Determine the number of lines in the data below that hold "round"; give nothing but that number.

= Data extracted from a collection =
┏━━

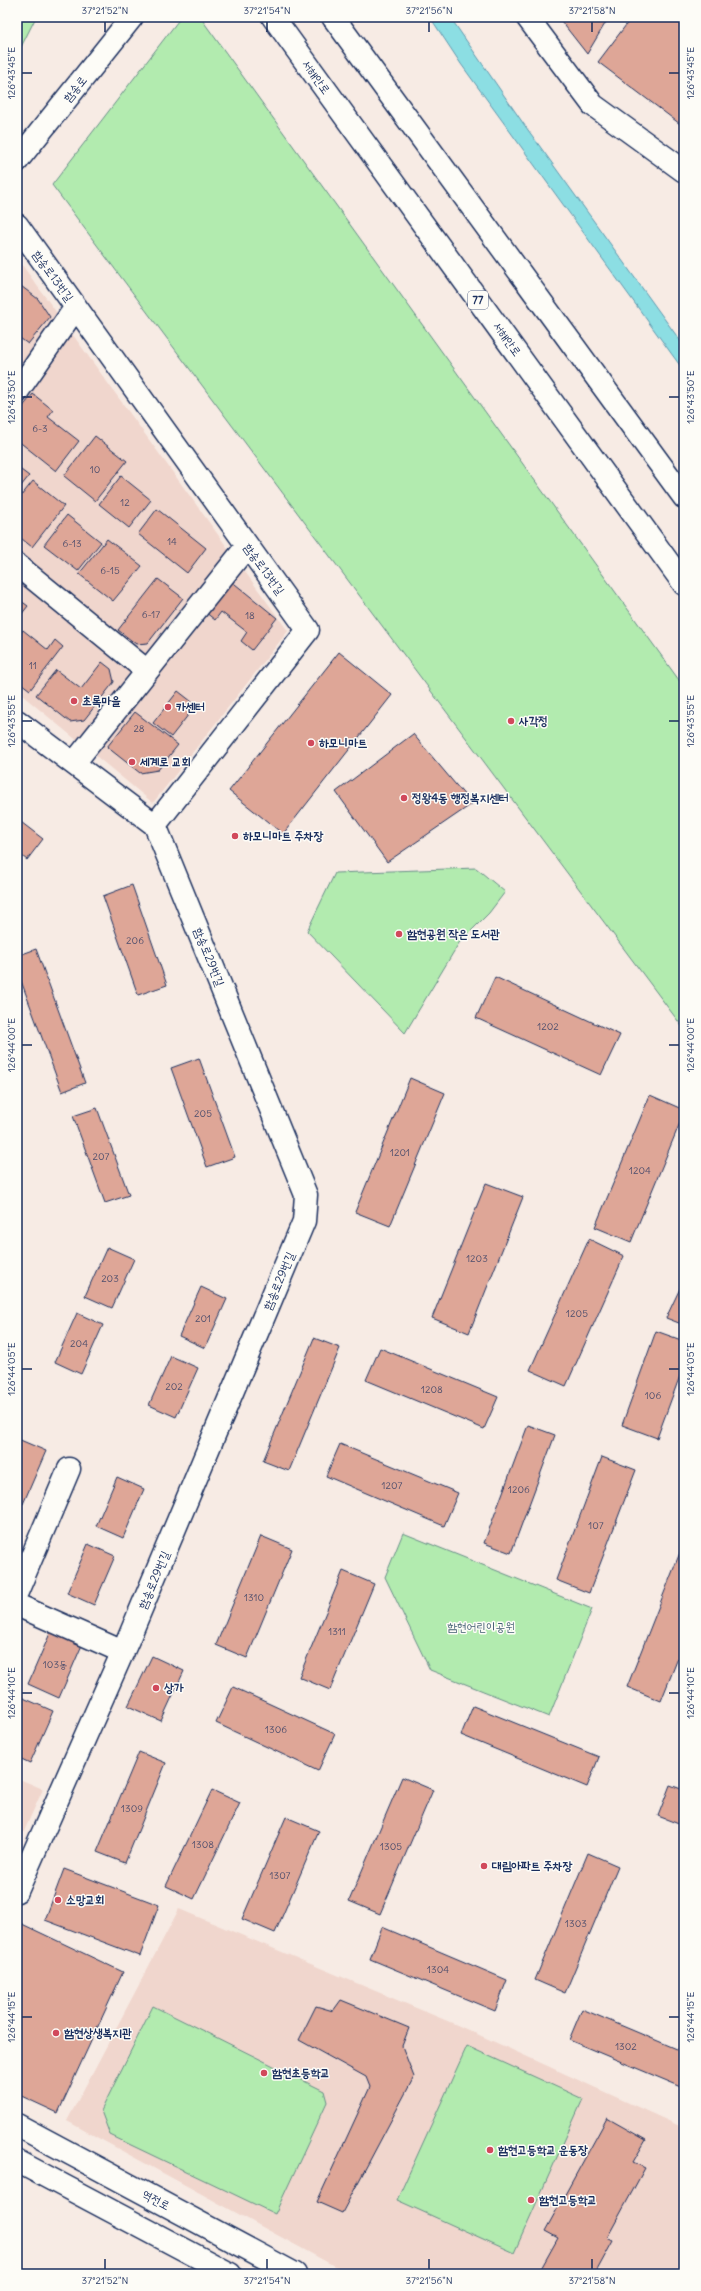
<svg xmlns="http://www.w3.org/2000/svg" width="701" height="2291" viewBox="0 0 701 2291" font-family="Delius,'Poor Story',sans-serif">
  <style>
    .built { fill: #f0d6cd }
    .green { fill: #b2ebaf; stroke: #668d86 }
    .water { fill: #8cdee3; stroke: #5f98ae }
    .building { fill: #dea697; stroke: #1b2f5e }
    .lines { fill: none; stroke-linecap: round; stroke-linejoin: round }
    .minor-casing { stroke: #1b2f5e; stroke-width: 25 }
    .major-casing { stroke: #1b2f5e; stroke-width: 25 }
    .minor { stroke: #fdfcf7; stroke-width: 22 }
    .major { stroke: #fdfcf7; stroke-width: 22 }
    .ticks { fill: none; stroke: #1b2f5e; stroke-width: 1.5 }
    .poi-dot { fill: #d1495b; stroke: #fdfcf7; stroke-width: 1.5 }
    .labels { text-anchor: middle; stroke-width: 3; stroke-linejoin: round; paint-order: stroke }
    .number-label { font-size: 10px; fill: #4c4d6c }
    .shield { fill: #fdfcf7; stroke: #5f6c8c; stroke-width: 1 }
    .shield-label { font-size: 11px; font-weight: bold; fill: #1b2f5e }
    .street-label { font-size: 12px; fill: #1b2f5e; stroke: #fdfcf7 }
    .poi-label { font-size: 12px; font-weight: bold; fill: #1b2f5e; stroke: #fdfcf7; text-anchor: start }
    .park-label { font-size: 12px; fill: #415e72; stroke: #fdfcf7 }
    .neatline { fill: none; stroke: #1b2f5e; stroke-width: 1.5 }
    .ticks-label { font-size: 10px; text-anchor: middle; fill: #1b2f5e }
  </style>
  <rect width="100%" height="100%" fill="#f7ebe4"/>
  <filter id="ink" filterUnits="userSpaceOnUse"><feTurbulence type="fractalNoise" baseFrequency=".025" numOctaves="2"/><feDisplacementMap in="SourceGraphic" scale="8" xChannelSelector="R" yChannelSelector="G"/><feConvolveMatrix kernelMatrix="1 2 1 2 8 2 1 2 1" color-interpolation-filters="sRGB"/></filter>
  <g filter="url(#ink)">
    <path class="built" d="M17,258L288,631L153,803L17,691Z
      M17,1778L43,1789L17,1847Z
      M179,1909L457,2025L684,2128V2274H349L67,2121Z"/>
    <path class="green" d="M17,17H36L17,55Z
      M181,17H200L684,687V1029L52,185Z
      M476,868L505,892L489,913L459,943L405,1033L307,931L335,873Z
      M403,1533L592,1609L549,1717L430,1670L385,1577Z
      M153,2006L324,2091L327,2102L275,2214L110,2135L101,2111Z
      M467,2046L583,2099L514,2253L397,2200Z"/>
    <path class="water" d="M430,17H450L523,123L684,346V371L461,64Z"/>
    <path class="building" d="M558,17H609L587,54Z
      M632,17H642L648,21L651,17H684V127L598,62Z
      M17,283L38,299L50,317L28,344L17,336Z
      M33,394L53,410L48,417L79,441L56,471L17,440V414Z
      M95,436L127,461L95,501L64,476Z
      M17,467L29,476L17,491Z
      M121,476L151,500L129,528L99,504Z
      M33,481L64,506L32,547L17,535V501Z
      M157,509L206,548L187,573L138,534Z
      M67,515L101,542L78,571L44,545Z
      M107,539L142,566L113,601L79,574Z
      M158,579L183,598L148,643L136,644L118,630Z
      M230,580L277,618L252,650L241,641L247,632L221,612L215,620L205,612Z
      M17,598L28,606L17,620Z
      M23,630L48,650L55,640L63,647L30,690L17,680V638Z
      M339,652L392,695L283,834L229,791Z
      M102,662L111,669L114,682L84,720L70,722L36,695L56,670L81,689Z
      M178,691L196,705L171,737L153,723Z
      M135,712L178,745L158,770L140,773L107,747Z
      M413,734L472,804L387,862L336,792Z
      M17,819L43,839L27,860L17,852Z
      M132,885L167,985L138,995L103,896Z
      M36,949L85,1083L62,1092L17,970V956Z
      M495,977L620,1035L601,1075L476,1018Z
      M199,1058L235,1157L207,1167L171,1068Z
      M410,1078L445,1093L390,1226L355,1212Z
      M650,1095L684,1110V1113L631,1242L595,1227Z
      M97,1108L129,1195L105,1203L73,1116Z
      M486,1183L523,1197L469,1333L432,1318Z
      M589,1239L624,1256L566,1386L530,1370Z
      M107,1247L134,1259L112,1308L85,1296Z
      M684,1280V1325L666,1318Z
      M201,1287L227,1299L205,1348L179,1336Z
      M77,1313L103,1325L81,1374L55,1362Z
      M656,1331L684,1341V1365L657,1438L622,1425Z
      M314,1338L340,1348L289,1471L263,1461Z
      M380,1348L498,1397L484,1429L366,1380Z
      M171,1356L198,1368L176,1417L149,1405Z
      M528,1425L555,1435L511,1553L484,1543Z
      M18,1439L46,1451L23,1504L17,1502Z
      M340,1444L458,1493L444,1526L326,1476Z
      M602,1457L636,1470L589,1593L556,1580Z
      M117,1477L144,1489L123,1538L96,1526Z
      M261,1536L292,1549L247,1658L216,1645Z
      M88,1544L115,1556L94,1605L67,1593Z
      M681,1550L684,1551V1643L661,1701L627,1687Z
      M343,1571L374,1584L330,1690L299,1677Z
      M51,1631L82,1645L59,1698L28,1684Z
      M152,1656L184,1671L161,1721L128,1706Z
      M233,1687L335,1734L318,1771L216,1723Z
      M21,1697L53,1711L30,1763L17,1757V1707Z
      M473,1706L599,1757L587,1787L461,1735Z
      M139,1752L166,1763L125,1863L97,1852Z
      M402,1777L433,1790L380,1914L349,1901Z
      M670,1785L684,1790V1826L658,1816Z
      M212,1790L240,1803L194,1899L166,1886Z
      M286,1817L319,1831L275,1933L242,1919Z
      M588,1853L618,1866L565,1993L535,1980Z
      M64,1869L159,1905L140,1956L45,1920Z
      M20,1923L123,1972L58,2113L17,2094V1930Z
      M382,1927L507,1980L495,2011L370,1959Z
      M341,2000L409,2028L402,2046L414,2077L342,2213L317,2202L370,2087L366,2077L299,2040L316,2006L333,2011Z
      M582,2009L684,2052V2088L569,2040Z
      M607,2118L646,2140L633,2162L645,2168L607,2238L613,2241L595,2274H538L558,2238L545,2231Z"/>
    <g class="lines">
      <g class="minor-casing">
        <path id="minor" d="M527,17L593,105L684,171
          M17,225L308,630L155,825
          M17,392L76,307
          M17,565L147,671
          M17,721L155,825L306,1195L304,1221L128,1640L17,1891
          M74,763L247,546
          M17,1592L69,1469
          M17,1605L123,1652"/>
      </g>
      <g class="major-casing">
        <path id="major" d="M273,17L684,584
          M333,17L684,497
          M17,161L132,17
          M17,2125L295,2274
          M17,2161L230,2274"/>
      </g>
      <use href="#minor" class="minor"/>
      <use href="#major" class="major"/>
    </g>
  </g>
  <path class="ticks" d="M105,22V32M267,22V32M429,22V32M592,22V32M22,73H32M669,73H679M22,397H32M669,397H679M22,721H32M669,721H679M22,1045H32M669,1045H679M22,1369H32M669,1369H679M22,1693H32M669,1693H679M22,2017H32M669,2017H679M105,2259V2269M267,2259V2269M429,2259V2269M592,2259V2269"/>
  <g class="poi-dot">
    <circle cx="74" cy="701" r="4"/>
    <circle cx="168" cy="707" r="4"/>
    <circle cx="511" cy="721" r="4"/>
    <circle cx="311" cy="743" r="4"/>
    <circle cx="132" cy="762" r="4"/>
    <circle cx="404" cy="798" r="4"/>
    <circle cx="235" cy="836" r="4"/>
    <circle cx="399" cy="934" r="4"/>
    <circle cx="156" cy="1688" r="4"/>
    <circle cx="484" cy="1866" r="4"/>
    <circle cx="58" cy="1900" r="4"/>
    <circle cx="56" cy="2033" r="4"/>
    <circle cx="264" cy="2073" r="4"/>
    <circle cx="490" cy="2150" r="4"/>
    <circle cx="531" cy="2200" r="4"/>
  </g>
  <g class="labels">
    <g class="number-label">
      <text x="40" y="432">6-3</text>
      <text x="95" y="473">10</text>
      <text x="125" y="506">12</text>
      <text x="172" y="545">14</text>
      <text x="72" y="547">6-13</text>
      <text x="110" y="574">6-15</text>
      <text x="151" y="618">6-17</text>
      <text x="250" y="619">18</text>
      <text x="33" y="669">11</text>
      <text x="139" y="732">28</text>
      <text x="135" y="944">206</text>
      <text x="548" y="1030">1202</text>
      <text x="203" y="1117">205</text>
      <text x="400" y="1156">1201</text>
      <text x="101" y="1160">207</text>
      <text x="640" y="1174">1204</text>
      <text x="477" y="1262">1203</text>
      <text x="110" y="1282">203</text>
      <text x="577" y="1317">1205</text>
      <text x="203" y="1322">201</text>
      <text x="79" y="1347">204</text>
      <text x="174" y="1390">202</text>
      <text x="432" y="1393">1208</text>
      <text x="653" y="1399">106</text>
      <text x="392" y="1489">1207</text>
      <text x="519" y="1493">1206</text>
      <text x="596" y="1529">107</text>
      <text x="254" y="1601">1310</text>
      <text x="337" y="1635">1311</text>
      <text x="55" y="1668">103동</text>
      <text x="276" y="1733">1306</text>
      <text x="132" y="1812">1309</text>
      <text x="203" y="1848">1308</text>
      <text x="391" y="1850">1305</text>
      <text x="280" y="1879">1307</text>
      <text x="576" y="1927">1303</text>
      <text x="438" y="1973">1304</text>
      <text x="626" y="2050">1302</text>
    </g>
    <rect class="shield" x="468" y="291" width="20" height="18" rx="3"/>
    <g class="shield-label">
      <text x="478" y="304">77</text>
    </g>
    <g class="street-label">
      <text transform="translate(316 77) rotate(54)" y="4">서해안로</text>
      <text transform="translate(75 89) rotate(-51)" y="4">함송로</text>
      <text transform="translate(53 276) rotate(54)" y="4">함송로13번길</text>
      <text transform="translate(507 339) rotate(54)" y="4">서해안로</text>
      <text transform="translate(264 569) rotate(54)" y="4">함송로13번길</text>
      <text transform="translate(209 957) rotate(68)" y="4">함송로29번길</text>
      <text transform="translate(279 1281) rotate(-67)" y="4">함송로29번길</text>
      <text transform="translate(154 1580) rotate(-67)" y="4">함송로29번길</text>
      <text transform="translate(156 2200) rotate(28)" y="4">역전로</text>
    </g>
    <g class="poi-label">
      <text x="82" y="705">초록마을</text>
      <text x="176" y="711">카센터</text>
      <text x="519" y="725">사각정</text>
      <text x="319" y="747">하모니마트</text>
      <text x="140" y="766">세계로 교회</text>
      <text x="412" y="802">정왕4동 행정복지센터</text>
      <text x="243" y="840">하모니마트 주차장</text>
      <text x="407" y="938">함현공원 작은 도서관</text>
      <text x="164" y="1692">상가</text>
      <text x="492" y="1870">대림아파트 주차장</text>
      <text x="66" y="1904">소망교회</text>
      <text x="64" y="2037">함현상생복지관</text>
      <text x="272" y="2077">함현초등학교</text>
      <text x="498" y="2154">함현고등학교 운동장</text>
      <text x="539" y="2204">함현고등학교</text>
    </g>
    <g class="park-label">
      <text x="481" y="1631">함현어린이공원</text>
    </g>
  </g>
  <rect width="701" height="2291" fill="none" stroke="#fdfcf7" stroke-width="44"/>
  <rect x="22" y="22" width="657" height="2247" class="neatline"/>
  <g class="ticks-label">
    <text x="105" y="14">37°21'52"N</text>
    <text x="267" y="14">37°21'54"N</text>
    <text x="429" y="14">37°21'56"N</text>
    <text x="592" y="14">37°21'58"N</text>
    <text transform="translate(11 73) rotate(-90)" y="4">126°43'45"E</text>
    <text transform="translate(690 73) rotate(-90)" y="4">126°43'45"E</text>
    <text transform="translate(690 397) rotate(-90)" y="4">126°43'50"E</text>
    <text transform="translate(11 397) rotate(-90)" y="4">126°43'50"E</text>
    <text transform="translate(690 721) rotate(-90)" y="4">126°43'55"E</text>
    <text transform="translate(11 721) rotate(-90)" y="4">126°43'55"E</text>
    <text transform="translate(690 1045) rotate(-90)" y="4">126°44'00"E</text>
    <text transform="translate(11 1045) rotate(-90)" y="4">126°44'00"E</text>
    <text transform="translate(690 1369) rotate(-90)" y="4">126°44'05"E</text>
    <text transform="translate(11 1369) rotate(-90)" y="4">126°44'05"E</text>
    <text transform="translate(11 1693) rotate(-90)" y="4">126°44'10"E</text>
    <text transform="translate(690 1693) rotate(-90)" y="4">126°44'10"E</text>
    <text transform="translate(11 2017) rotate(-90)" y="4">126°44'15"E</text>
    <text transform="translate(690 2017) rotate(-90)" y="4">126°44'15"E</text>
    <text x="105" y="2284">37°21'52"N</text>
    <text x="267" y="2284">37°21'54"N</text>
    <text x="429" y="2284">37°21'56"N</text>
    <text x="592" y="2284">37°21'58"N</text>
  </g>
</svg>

┗━━

= EXERCISE SOLUTION =
2